Backpressure The system’s explicit answer to work arriving faster than it can be completed. Good backpressure is an admission policy, not an oversized queue.
Throughput The amount of useful work completed per unit time. Higher throughput is not automatically better if it is bought with unacceptable tail latency, memory growth, or operational risk.
Data and Performance
Locality How well the runtime layout of code and data matches the access pattern of the hardware. Good locality usually reduces cache misses, pointer chasing, and memory stalls.
Cost model The concrete explanation of where time, memory, allocation, copying, synchronization, and indirection costs enter a design.
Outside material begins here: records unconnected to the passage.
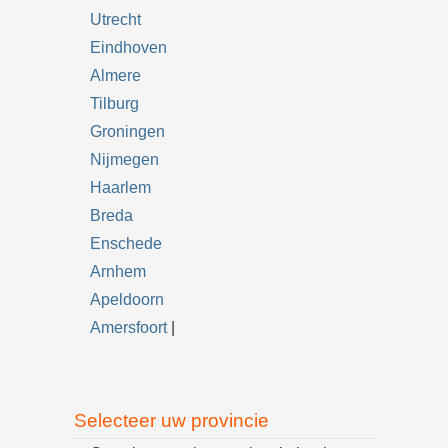
Utrecht
Eindhoven
Almere
Tilburg
Groningen
Nijmegen
Haarlem
Breda
Enschede
Arnhem
Apeldoorn
Amersfoort
|
Selecteer uw provincie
Hot path Code that runs often enough, or under enough pressure, that small costs in allocation, layout, or synchronization materially affect system behavior.
Vocabulary type
A standard type such as std::span, std::string_view, std::optional, std::expected, or std::variant used to make contracts legible at boundaries.
Packaging and Operations
ABI Application Binary Interface: the binary-level contract covering calling conventions, layout, symbol names, exception behavior, and other details that determine whether separately built components can link and run together.
Observability The runtime evidence needed to explain behavior in production: logs, metrics, traces, crash artifacts, and the metadata that makes them diagnosable.
Diagnostic build A build configuration optimized to find or explain bugs rather than only to maximize runtime speed, typically through warnings, assertions, sanitizers, debug info, and symbolization.